Michael Brackett raised $2.5 million from angel investors in 2019, according to PitchBook data, to start his company Centricity, which promised to forecast consumer demand in real-time. Brackett told the Wall Street Journal he would raise $10 million in 2021.

Instead, Brackett resigned, and Centricity collapsed.

The fraud ground to a halt, prosecutors alleged, after Brackett was unable to attract further investors and simply ran out of funds. Centricity had claimed it had 13 large U.S. manufacturers and retailers as customers, according to prosecutors. It shopped documents claiming $3.7 million in annual revenue around to investors and various short-term lenders, prosecutors allege.
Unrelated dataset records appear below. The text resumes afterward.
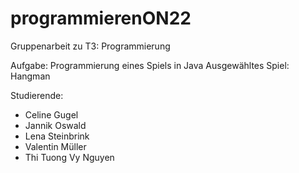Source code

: # programmierenON22

Gruppenarbeit zu T3: Programmierung

Aufgabe: Programmierung eines Spiels in Java 
Ausgewähltes Spiel: Hangman

Studierende:
 - Celine Gugel
 - Jannik Oswald
 - Lena Steinbrink
 - Valentin Müller
 - Thi Tuong Vy Nguyen
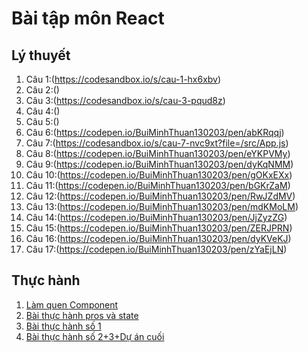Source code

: # Bài tập môn React
## Lý thuyết
1.  Câu 1:(https://codesandbox.io/s/cau-1-hx6xbv)
2.  Câu 2:()
3.  Câu 3:(https://codesandbox.io/s/cau-3-pqud8z)
4.  Câu 4:()
5.  Câu 5:()  
6.  Câu 6:(https://codepen.io/BuiMinhThuan130203/pen/abKRqqj)   
7.  Câu 7:(https://codesandbox.io/s/cau-7-nvc9xt?file=/src/App.js)
8.  Câu 8:(https://codepen.io/BuiMinhThuan130203/pen/eYKPVMy)    
9.  Câu 9:(https://codepen.io/BuiMinhThuan130203/pen/dyKqNMM)
10.  Câu 10:(https://codepen.io/BuiMinhThuan130203/pen/gOKxEXx)
11. Câu 11:(https://codepen.io/BuiMinhThuan130203/pen/bGKrZaM)
12. Câu 12:(https://codepen.io/BuiMinhThuan130203/pen/RwJZdMV)
13. Câu 13:(https://codepen.io/BuiMinhThuan130203/pen/mdKMoLM)
14. Câu 14:(https://codepen.io/BuiMinhThuan130203/pen/JjZyzZG)
15. Câu 15:(https://codepen.io/BuiMinhThuan130203/pen/ZERJPRN)
16. Câu 16:(https://codepen.io/BuiMinhThuan130203/pen/dyKVeKJ)
17. Câu 17:(https://codepen.io/BuiMinhThuan130203/pen/zYaEjLN)
## Thực hành
1. [Làm quen Component](https://codesandbox.io/s/lam-quen-component-1q6cb8)
2. [Bài thực hành pros và state](https://codesandbox.io/s/thuc-hanh-prop-va-state-4ic15o)
3. [Bài thực hành số 1](https://codesandbox.io/s/bai-1-wv5t8m)
4. [Bài thực hành số 2+3+Dự án cuối](https://codesandbox.io/s/baikt2-3-hr8eel)
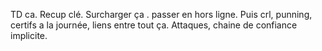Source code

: TD ca. Recup clé. Surcharger ça . passer en hors ligne. Puis crl, punning, certifs a la journée, liens entre tout ça. Attaques, chaine de confiance implicite.
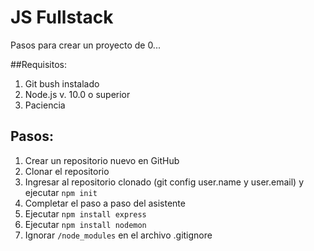 # JS Fullstack

Pasos para crear un proyecto de 0...

##Requisitos:

1. Git bush instalado
2. Node.js v. 10.0 o superior
3. Paciencia

## Pasos:
1. Crear un repositorio nuevo en GitHub
2. Clonar el repositorio
3. Ingresar al repositorio clonado (git config user.name y user.email) y ejecutar `npm init`
4. Completar el paso a paso del asistente
5. Ejecutar `npm install express`
6. Ejecutar `npm install nodemon`
7. Ignorar `/node_modules` en el archivo .gitignore
 
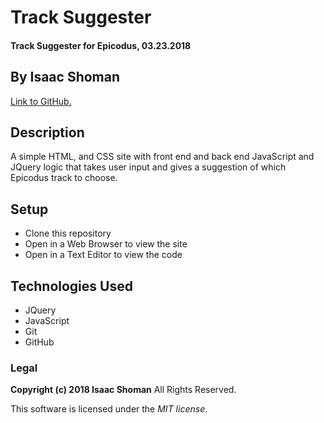 # Track Suggester

#### Track Suggester for Epicodus, 03.23.2018

## By Isaac Shoman

[Link to GitHub.](https://github.com/ishoman/track-suggester)


## Description

A simple HTML, and CSS site with front end and back end JavaScript and JQuery logic that takes user input and gives a suggestion of which Epicodus track to choose.

## Setup

* Clone this repository
* Open in a Web Browser to view the site
* Open in a Text Editor to view the code

## Technologies Used

* JQuery
* JavaScript
* Git
* GitHub

### Legal

**Copyright (c) 2018 Isaac Shoman**  All Rights Reserved.

This software is licensed under the _MIT license_.
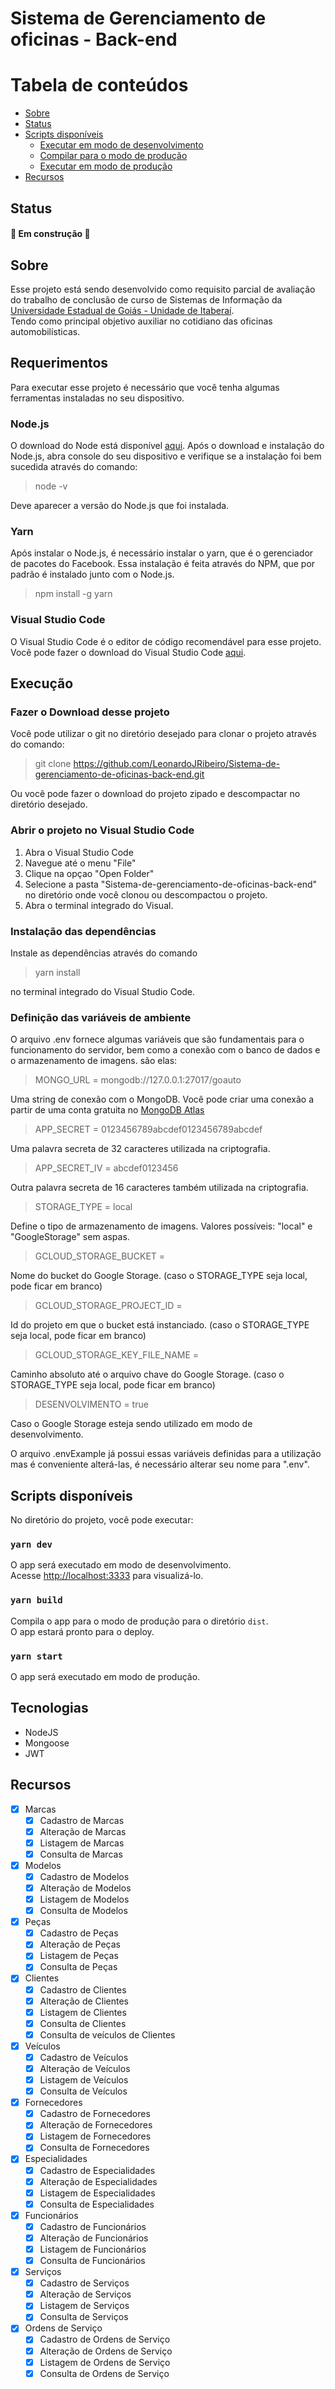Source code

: # Sistema de Gerenciamento de oficinas - Back-end

Tabela de conteúdos
=================
<!--ts-->
   * [Sobre](#Sobre)
   * [Status](#Status)
   * [Scripts disponíveis](#Scripts-disponíveis)
      * [Executar em modo de desenvolvimento](#yarn-dev)
      * [Compilar para o modo de produção](#yarn-build)
      * [Executar em modo de produção](#yarn-start)
   * [Recursos](#recursos)
<!--te-->

## Status

#### :construction:  Em construção  :construction:

## Sobre

Esse projeto está sendo desenvolvido como requisito parcial de avaliação do trabalho de conclusão de curso de Sistemas de Informação da [Universidade Estadual de Goiás - Unidade de Itaberaí](http://www.itaberai.ueg.br/).<br/>
Tendo como principal objetivo auxiliar no cotidiano das oficinas automobilísticas.

## Requerimentos
Para executar esse projeto é necessário que você tenha algumas ferramentas instaladas no seu dispositivo.
### Node.js
O download do Node está disponível [aqui](https://nodejs.org/pt-br/download/).
Após o download e instalação do Node.js, abra console do seu dispositivo e verifique se a instalação foi bem sucedida através do comando:
> node -v 

Deve aparecer a versão do Node.js que foi instalada.
### Yarn
Após instalar o Node.js, é necessário instalar o yarn, que é o gerenciador de pacotes do Facebook. Essa instalação é feita através do NPM, que por padrão é instalado junto com o Node.js.
> npm install -g yarn

### Visual Studio Code
O Visual Studio Code é o editor de código recomendável para esse projeto. Você pode fazer o download do Visual Studio Code [aqui](https://code.visualstudio.com/).

## Execução 
### Fazer o Download desse projeto
Você pode utilizar o git no diretório desejado para clonar o projeto através do comando:
>git clone https://github.com/LeonardoJRibeiro/Sistema-de-gerenciamento-de-oficinas-back-end.git

Ou você pode fazer o download do projeto zipado e descompactar no diretório desejado.

### Abrir o projeto no Visual Studio Code
1. Abra o Visual Studio Code
2. Navegue até o menu "File"
3. Clique na opçao "Open Folder"
4. Selecione a pasta "Sistema-de-gerenciamento-de-oficinas-back-end" no diretório onde você clonou ou descompactou o projeto.
5. Abra o terminal integrado do Visual.
### Instalação das dependências
Instale as dependências através do comando 
> yarn install

no terminal integrado do Visual Studio Code. <br/>
### Definição das variáveis de ambiente
O arquivo .env fornece algumas variáveis que são fundamentais para o funcionamento do servidor, bem como a conexão com o banco de dados e o armazenamento de imagens.
são elas:

>MONGO_URL = mongodb://127.0.0.1:27017/goauto 

Uma string de conexão com o MongoDB. Você pode criar uma conexão a partir de uma conta gratuita no [MongoDB Atlas](https://www.mongodb.com/cloud/atlas)

>APP_SECRET = 0123456789abcdef0123456789abcdef

Uma palavra secreta de 32 caracteres utilizada na criptografia.

>APP_SECRET_IV = abcdef0123456

Outra palavra secreta de 16 caracteres também utilizada na criptografia.

>STORAGE_TYPE = local

Define o tipo de armazenamento de imagens. Valores possíveis: "local" e "GoogleStorage" sem aspas.

>GCLOUD_STORAGE_BUCKET = 

Nome do bucket do Google Storage. (caso o STORAGE_TYPE seja local, pode ficar em branco)

>GCLOUD_STORAGE_PROJECT_ID = 

Id do projeto em que o bucket está instanciado. (caso o STORAGE_TYPE seja local, pode ficar em branco)

>GCLOUD_STORAGE_KEY_FILE_NAME = 

Caminho absoluto até o arquivo chave do Google Storage. (caso o STORAGE_TYPE seja local, pode ficar em branco)

>DESENVOLVIMENTO = true

Caso o Google Storage esteja sendo utilizado em modo de desenvolvimento.

O arquivo .envExample já possui essas variáveis definidas para a utilização mas é conveniente alterá-las, é necessário alterar seu nome para ".env".

## Scripts disponíveis

No diretório do projeto, você pode executar:

### `yarn dev`

O app será executado em modo de desenvolvimento.<br />
Acesse [http://localhost:3333](http://localhost:3333) para visualizá-lo.

### `yarn build`

Compila o app para o modo de produção para o diretório `dist`.<br />
O app estará pronto para o deploy.

### `yarn start`

O app será executado em modo de produção.<br />

## Tecnologias

  * NodeJS
  * Mongoose
  * JWT

## Recursos 
  - [X] Marcas
    - [x] Cadastro de Marcas
    - [x] Alteração de Marcas
    - [x] Listagem de Marcas
    - [x] Consulta de Marcas
  - [X] Modelos
    - [x] Cadastro de Modelos
    - [x] Alteração de Modelos
    - [x] Listagem de Modelos
    - [x] Consulta de Modelos
  - [X] Peças
    - [x] Cadastro de Peças
    - [x] Alteração de Peças
    - [x] Listagem de Peças
    - [X] Consulta de Peças
  - [X] Clientes
    - [x] Cadastro de Clientes
    - [x] Alteração de Clientes
    - [x] Listagem de Clientes
    - [X] Consulta de Clientes
    - [X] Consulta de veículos de Clientes
  - [X] Veículos
    - [x] Cadastro de Veículos
    - [x] Alteração de Veículos
    - [x] Listagem de Veículos
    - [X] Consulta de Veículos
  - [X] Fornecedores
    - [x] Cadastro de Fornecedores
    - [x] Alteração de Fornecedores
    - [x] Listagem de Fornecedores
    - [X] Consulta de Fornecedores
  - [X] Especialidades
    - [x] Cadastro de Especialidades
    - [x] Alteração de Especialidades
    - [x] Listagem de Especialidades
    - [X] Consulta de Especialidades
  - [X] Funcionários
    - [X] Cadastro de Funcionários
    - [X] Alteração de Funcionários
    - [X] Listagem de Funcionários
    - [X] Consulta de Funcionários
  - [X] Serviços
    - [X] Cadastro de Serviços
    - [X] Alteração de Serviços
    - [X] Listagem de Serviços
    - [X] Consulta de Serviços
  - [X] Ordens de Serviço
    - [X] Cadastro de Ordens de Serviço
    - [X] Alteração de Ordens de Serviço
    - [X] Listagem de Ordens de Serviço
    - [X] Consulta de Ordens de Serviço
In reality, prosecutors say Centricity only counted two of those 13 firms as clients. Still, prosecutors allege, an unnamed victim firm wired $500,000 to Centricity, unaware that the CEO had provided false information.

The unidentified victim discovered “within days” that Brackett had perpetrated fraud, prosecutors say. But neither their bank nor Centricity were able to return the funds, prosecutors say.

Brackett allegedly “transferred Firm-1’s funds out of the account” and the company soon collapsed.

Brackett, a U.S. citizen who was a resident of Switzerland, faces one count of securities fraud and one count of wire fraud. He was arrested by federal authorities on Tuesday in Maine, prosecutors said.

Centricity’s tale echoes the fraud allegedly perpetrated by Charlie Javice, the troubled startup founder of the fintech Frank. Similar to the allegations against Brackett, Javice allegedly manipulated her metrics to convince J.P. Morgan to acquire her startup. The bank, like Brackett’s unnamed victim, only discovered the fraud after the transaction had been completed.

And earlier this month, SoftBank’s Vision Fund filed suit against a startup that it alleges defrauded the fund out of $150 million using similar techniques as Brackett and Javice.